Les résultats obtenus jusqu'à présent sur plus de 100 patients ont démontré que le phosphate de chloroquine était plus efficace que le traitement reçu par le groupe comparatif pour contenir l'évolution de la pneumonie, pour améliorer l'état des poumons, pour que le patient redevienne négatif au virus et pour raccourcir la durée de la maladie (…) Les capacités antivirales et anti-inflammatoires de la chloroquine pourraient jouer dans son efficacité potentielle à traiter des patients atteints de pneumonies provoquées par le Covid-19”, écrivent les chercheurs. 

Pour le microbiologiste Didier Raoult, cette étude montre l'efficacité de la chloroquine contre le Covid-2019 qui, selon les dernières estimations en date, a fait 2 761 morts et infecté plus de 80 000 personnes dans le monde depuis son apparition en décembre. “On attendait qu'il y ait des essais cliniques qui rapportent l'efficacité que l'on préjugeait. Maintenant, c'est fait. On a tous les éléments. Il y aura peut-être des ajustements sur la dose qu'il faut donner et le temps pendant lequel il faut administrer le médicament”, a déclaré le spécialiste sur Franceinfo mardi 25 février.  

500 mg de chloroquine par jour pendant dix jours ?  

Tout comme cela avait été démontré pour le Sras à l'époque et oublié, la chloroquine est active in vitro contre les coronavirus (…) Avec 500mg de chloroquine deux fois par jour pendant dix jours, il y a une amélioration spectaculaire, et c'est recommandé pour tous les cas cliniquement positifs d'infection à un coronavirus chinois”, développe-t-il, assurant que les chercheurs chinois à l’origine de cette équipe font partie des “meilleures équipes de virologie au monde”.  

Si l’antiviral Remdesivir obtient également de bons résultats dans les tests pour venir à bout du coronavirus (des essais cliniques utilisant cet antiviral sont en cours, leurs résultats devraient être connus dans les prochaines semaines), la chloroquine serait plus complète. Que ce soit “pour contenir l’évolution de la pneumonie, pour améliorer l’état des poumons, pour que le patient redevienne négatif au virus et pour raccourcir la durée de la maladie”, explique l’étude. Qui plus est, “elle coûte moins cher et c’est un médicament qui existe depuis longtemps et qui a fait ses preuves, dont on sait qu’il est sûr au niveau de la balance bénéfice/risque.”

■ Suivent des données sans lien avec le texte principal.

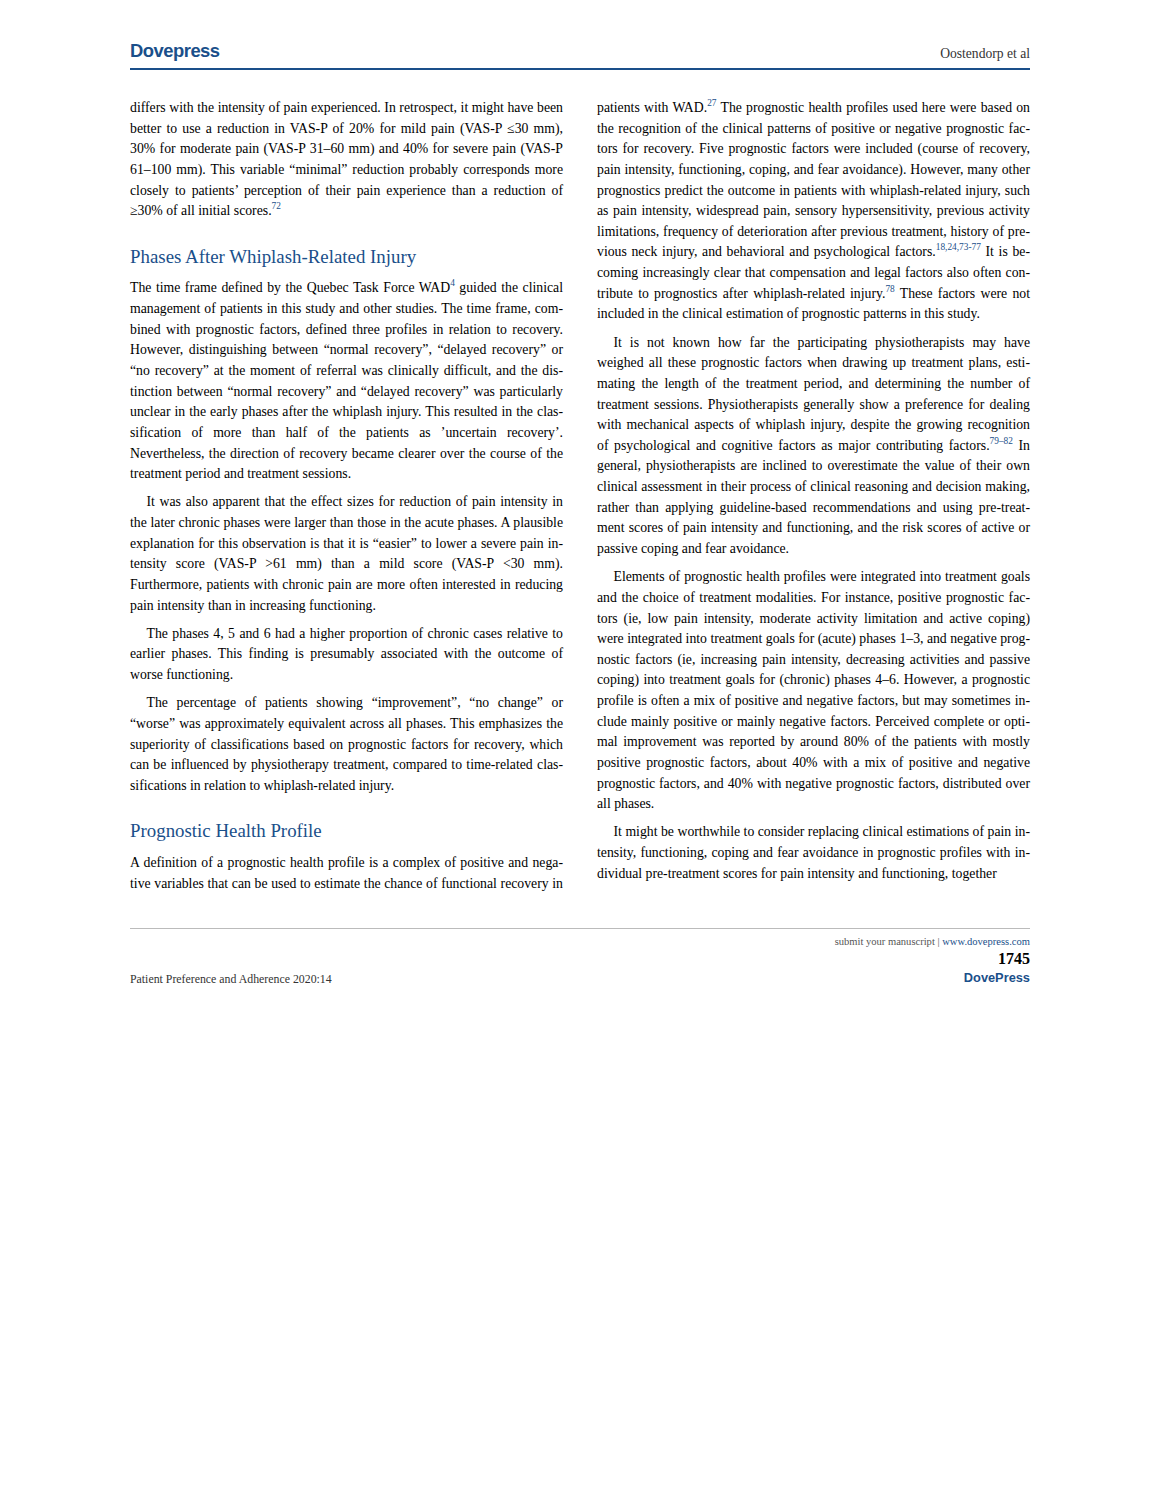Dovepress
Oostendorp et al
differs with the intensity of pain experienced. In retrospect, it might have been better to use a reduction in VAS-P of 20% for mild pain (VAS-P ≤30 mm), 30% for moderate pain (VAS-P 31–60 mm) and 40% for severe pain (VAS-P 61–100 mm). This variable “minimal” reduction probably corresponds more closely to patients’ perception of their pain experience than a reduction of ≥30% of all initial scores.72
Phases After Whiplash-Related Injury
The time frame defined by the Quebec Task Force WAD4 guided the clinical management of patients in this study and other studies. The time frame, combined with prognostic factors, defined three profiles in relation to recovery. However, distinguishing between “normal recovery”, “delayed recovery” or “no recovery” at the moment of referral was clinically difficult, and the distinction between “normal recovery” and “delayed recovery” was particularly unclear in the early phases after the whiplash injury. This resulted in the classification of more than half of the patients as ’uncertain recovery’. Nevertheless, the direction of recovery became clearer over the course of the treatment period and treatment sessions.
It was also apparent that the effect sizes for reduction of pain intensity in the later chronic phases were larger than those in the acute phases. A plausible explanation for this observation is that it is “easier” to lower a severe pain intensity score (VAS-P >61 mm) than a mild score (VAS-P <30 mm). Furthermore, patients with chronic pain are more often interested in reducing pain intensity than in increasing functioning.
The phases 4, 5 and 6 had a higher proportion of chronic cases relative to earlier phases. This finding is presumably associated with the outcome of worse functioning.
The percentage of patients showing “improvement”, “no change” or “worse” was approximately equivalent across all phases. This emphasizes the superiority of classifications based on prognostic factors for recovery, which can be influenced by physiotherapy treatment, compared to time-related classifications in relation to whiplash-related injury.
Prognostic Health Profile
A definition of a prognostic health profile is a complex of positive and negative variables that can be used to estimate the chance of functional recovery in patients with WAD.27 The prognostic health profiles used here were based on the recognition of the clinical patterns of positive or negative prognostic factors for recovery. Five prognostic factors were included (course of recovery, pain intensity, functioning, coping, and fear avoidance). However, many other prognostics predict the outcome in patients with whiplash-related injury, such as pain intensity, widespread pain, sensory hypersensitivity, previous activity limitations, frequency of deterioration after previous treatment, history of previous neck injury, and behavioral and psychological factors.18,24,73-77 It is becoming increasingly clear that compensation and legal factors also often contribute to prognostics after whiplash-related injury.78 These factors were not included in the clinical estimation of prognostic patterns in this study.
It is not known how far the participating physiotherapists may have weighed all these prognostic factors when drawing up treatment plans, estimating the length of the treatment period, and determining the number of treatment sessions. Physiotherapists generally show a preference for dealing with mechanical aspects of whiplash injury, despite the growing recognition of psychological and cognitive factors as major contributing factors.79–82 In general, physiotherapists are inclined to overestimate the value of their own clinical assessment in their process of clinical reasoning and decision making, rather than applying guideline-based recommendations and using pre-treatment scores of pain intensity and functioning, and the risk scores of active or passive coping and fear avoidance.
Elements of prognostic health profiles were integrated into treatment goals and the choice of treatment modalities. For instance, positive prognostic factors (ie, low pain intensity, moderate activity limitation and active coping) were integrated into treatment goals for (acute) phases 1–3, and negative prognostic factors (ie, increasing pain intensity, decreasing activities and passive coping) into treatment goals for (chronic) phases 4–6. However, a prognostic profile is often a mix of positive and negative factors, but may sometimes include mainly positive or mainly negative factors. Perceived complete or optimal improvement was reported by around 80% of the patients with mostly positive prognostic factors, about 40% with a mix of positive and negative prognostic factors, and 40% with negative prognostic factors, distributed over all phases.
It might be worthwhile to consider replacing clinical estimations of pain intensity, functioning, coping and fear avoidance in prognostic profiles with individual pre-treatment scores for pain intensity and functioning, together
Patient Preference and Adherence 2020:14
submit your manuscript | www.dovepress.com
1745
DovePress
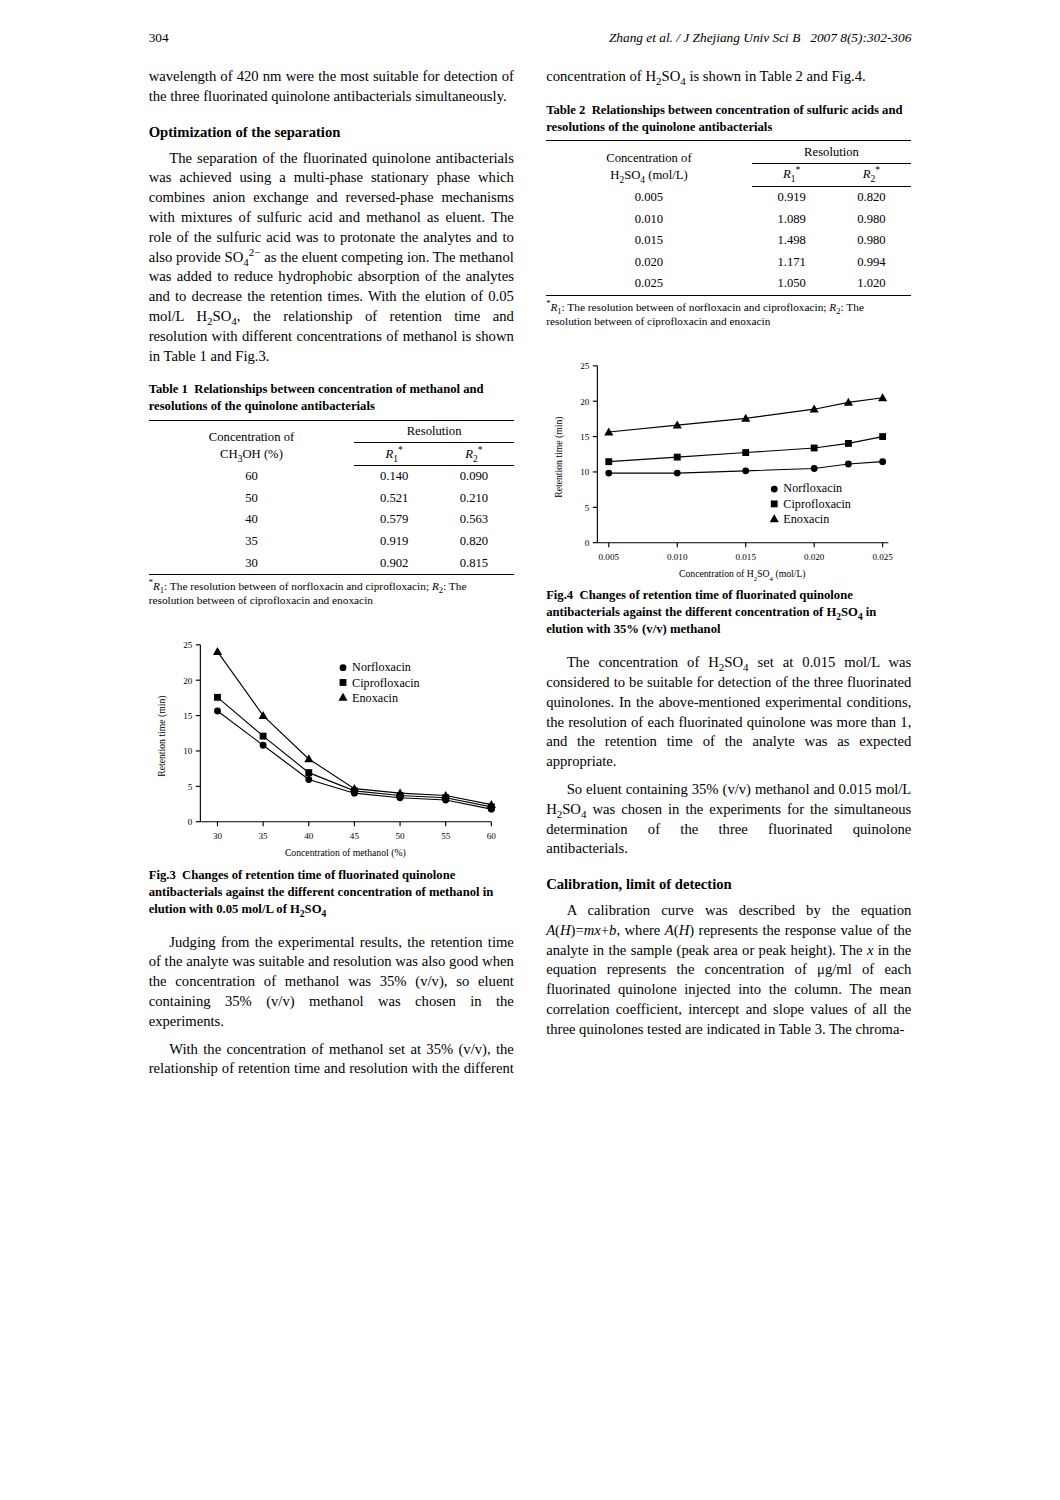304 Zhang et al. / J Zhejiang Univ Sci B 2007 8(5):302-306
wavelength of 420 nm were the most suitable for detection of the three fluorinated quinolone antibacterials simultaneously.
Optimization of the separation
The separation of the fluorinated quinolone antibacterials was achieved using a multi-phase stationary phase which combines anion exchange and reversed-phase mechanisms with mixtures of sulfuric acid and methanol as eluent. The role of the sulfuric acid was to protonate the analytes and to also provide SO42− as the eluent competing ion. The methanol was added to reduce hydrophobic absorption of the analytes and to decrease the retention times. With the elution of 0.05 mol/L H2SO4, the relationship of retention time and resolution with different concentrations of methanol is shown in Table 1 and Fig.3.
Table 1 Relationships between concentration of methanol and resolutions of the quinolone antibacterials
| Concentration of CH 3 OH (%) | Resolution |
| --- | --- |
| R 1 * | R 2 * |
| 60 | 0.140 | 0.090 |
| 50 | 0.521 | 0.210 |
| 40 | 0.579 | 0.563 |
| 35 | 0.919 | 0.820 |
| 30 | 0.902 | 0.815 |
*R1: The resolution between of norfloxacin and ciprofloxacin; R2: The resolution between of ciprofloxacin and enoxacin
0 5 10 15 20 25 30 35 40 45 50 55 60 Concentration of methanol (%) Retention time (min) Norfloxacin Ciprofloxacin Enoxacin
Fig.3 Changes of retention time of fluorinated quinolone antibacterials against the different concentration of methanol in elution with 0.05 mol/L of H2SO4
Judging from the experimental results, the retention time of the analyte was suitable and resolution was also good when the concentration of methanol was 35% (v/v), so eluent containing 35% (v/v) methanol was chosen in the experiments.
With the concentration of methanol set at 35% (v/v), the relationship of retention time and resolution with the different concentration of H2SO4 is shown in Table 2 and Fig.4.
Table 2 Relationships between concentration of sulfuric acids and resolutions of the quinolone antibacterials
| Concentration of H 2 SO 4 (mol/L) | Resolution |
| --- | --- |
| R 1 * | R 2 * |
| 0.005 | 0.919 | 0.820 |
| 0.010 | 1.089 | 0.980 |
| 0.015 | 1.498 | 0.980 |
| 0.020 | 1.171 | 0.994 |
| 0.025 | 1.050 | 1.020 |
*R1: The resolution between of norfloxacin and ciprofloxacin; R2: The resolution between of ciprofloxacin and enoxacin
0 5 10 15 20 25 0.005 0.010 0.015 0.020 0.025 Concentration of H2SO4 (mol/L) Retention time (min) Norfloxacin Ciprofloxacin Enoxacin
Fig.4 Changes of retention time of fluorinated quinolone antibacterials against the different concentration of H2SO4 in elution with 35% (v/v) methanol
The concentration of H2SO4 set at 0.015 mol/L was considered to be suitable for detection of the three fluorinated quinolones. In the above-mentioned experimental conditions, the resolution of each fluorinated quinolone was more than 1, and the retention time of the analyte was as expected appropriate.
So eluent containing 35% (v/v) methanol and 0.015 mol/L H2SO4 was chosen in the experiments for the simultaneous determination of the three fluorinated quinolone antibacterials.
Calibration, limit of detection
A calibration curve was described by the equation A(H)=mx+b, where A(H) represents the response value of the analyte in the sample (peak area or peak height). The x in the equation represents the concentration of μg/ml of each fluorinated quinolone injected into the column. The mean correlation coefficient, intercept and slope values of all the three quinolones tested are indicated in Table 3. The chroma-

L’OMS ne s’est pas encore prononcé sur la question 

Si ces résultats sont enthousiasmant, il est encore trop tôt pour s’emballer. Sur BFMTV, le ministre de la Santé Olivier Véran a déclaré s’être entretenu avec Didier Raoult sur le sujet. “Il m'a fait part de ses observations et des études qu'il mettait en évidence, que j'ai fait remonter à la Direction générale de la santé, qui est en train de faire toutes les analyses. On sait qu'il y a des études intéressantes en effet sur un impact in vitro, mais les études sur le patient restent encore à déterminer.” 

En attendant d’en savoir plus sur les effets du Remdesvir et de la chloroquine, l’OMS ne se prononce pas et ses recommandations restent les mêmes. Pour se protéger contre le coronavirus, l’Organisation conseille de se laver fréquemment les mains, surtout après avoir pris le métro ou après s’être mouché, de se couvrir la bouche et le nez avec le pli du coude ou un mouchoir en cas de toux ou d’éternuement et d’éviter les contacts proches avec les personnes malades ainsi que de se toucher les yeux, le nez et la bouche.